■ Extracted text
{
       "Semester": "Spring 2021",
       "Question Number": "10",
       "Part": "e",
       "Points": 2.0,
       "Topic": "Classifiers",
       "Type": "Text",
       "Question": "Given a set of data $\\mathcal{D}_\\text{train} = \\{(\\ex{x}{i}, \\ex{y}{i})\\}$, a weighted nearest neighbor regressor  has the form \n\\[h(x , \\theta) = \\frac{\\sum_{(\\ex{x}{i}, \\ex{y}{i}) \\in \\mathcal{D}_\\text{train}} f(x, \\ex{x}{i} , \\theta) \\ex{y}{i}}\n{\\sum_{(\\ex{x}{i}, \\ex{y}{i}) \\in \\mathcal{D}_\\text{train}} f(x, \\ex{x}{i} , \\theta) }\n\\,\\,.\\]\nA typical choice for $f$ is\n\\[f(x, x', \\theta) = e^{-\\theta \\|x - x'\\|^2}\n\\]\nwhere $\\theta$ is a scalar and $\\|x-x'\\|^2 = \\sum_{j=1}^d (x_j - x'_j)^2$. How does a wieghted nearest neighbor approach compare to linear regression for the same data? Why might we prefer one over the other? If we were only ever going to have to make predictions on the training data, what value of $\\theta$ would tend to minimize our prediction error? Dino thinks the denominator in the definition of h is not useful and it would be fine to remove it. Is Dino right?",
       "Solution": "No. The denominator is needed for normalization (to keep the prediction\nin the same range of y\u2019s as the training data)."
}

■ Request a
Summarize the exam record above in two sentences.

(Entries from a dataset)
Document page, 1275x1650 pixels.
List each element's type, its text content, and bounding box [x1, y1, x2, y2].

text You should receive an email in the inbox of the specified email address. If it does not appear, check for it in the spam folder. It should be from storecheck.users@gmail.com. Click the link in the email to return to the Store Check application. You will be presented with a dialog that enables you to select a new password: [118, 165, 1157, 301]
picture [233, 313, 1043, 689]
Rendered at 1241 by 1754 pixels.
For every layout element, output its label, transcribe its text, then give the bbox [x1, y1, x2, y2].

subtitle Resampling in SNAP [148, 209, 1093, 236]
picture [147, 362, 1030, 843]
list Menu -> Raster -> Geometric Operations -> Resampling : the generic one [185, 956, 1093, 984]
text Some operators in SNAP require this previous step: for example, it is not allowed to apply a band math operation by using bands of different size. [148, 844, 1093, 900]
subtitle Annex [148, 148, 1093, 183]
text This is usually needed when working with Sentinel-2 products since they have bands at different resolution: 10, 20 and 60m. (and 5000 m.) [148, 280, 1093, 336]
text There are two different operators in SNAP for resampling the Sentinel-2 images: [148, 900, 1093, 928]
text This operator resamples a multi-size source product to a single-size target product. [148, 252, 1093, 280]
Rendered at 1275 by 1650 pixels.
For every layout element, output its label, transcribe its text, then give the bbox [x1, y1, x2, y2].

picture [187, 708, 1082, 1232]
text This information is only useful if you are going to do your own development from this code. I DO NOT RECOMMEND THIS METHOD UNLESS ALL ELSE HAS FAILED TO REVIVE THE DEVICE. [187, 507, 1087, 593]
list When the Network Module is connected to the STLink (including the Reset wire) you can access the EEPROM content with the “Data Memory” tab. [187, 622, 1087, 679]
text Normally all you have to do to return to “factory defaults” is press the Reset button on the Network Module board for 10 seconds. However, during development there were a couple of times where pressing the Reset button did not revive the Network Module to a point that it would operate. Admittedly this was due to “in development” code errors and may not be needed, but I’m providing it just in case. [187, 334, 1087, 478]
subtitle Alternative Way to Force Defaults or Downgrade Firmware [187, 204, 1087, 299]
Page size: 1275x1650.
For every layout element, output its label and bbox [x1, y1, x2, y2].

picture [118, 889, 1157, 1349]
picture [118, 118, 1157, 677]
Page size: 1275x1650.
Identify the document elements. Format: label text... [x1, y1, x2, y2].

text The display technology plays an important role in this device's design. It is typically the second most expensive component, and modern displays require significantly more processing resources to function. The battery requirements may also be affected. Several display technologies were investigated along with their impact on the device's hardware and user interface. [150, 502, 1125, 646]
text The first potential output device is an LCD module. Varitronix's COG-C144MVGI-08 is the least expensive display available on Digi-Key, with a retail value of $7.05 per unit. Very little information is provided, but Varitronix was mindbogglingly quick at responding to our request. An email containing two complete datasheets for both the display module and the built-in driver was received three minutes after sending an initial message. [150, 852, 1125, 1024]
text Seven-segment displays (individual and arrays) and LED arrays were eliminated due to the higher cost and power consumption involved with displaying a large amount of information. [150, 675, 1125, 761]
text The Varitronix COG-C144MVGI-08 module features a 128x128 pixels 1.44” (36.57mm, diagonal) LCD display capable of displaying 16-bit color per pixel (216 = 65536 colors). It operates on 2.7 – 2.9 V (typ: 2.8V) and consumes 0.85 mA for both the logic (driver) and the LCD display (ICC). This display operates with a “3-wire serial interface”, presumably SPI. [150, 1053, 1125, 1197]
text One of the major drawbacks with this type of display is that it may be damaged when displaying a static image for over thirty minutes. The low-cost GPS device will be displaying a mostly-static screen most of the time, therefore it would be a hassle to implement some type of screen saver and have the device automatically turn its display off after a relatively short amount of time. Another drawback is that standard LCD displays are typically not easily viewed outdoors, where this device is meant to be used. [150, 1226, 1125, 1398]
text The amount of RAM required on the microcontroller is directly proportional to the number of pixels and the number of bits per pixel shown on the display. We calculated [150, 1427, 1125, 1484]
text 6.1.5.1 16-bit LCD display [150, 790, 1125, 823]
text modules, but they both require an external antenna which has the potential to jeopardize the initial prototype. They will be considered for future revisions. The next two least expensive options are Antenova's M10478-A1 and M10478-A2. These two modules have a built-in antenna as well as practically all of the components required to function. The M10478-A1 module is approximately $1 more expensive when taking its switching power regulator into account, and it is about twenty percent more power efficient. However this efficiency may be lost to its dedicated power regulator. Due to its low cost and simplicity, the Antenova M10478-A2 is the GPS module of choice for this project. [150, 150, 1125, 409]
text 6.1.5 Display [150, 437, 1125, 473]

■ Request b
Arrange the stretch of the entries from the start through the line containing "List each element's" as a JSON list of strings, one string per line, skipping blank lines.

■ Correct result a
The Spring 2021 exam record (question 10, part e, worth 2 points, topic Classifiers) defines a weighted nearest neighbor regressor that weights each training label by a function f, typically e raised to negative theta times the squared distance. It asks whether Dino is right that the denominator of h could be removed, and the solution says no, because the denominator normalizes the prediction to keep it in the same range of y's as the training data.

■ Correct result b
[
  "Document page, 1275x1650 pixels.",
  "List each element's type, its text content, and bounding box [x1, y1, x2, y2]."
]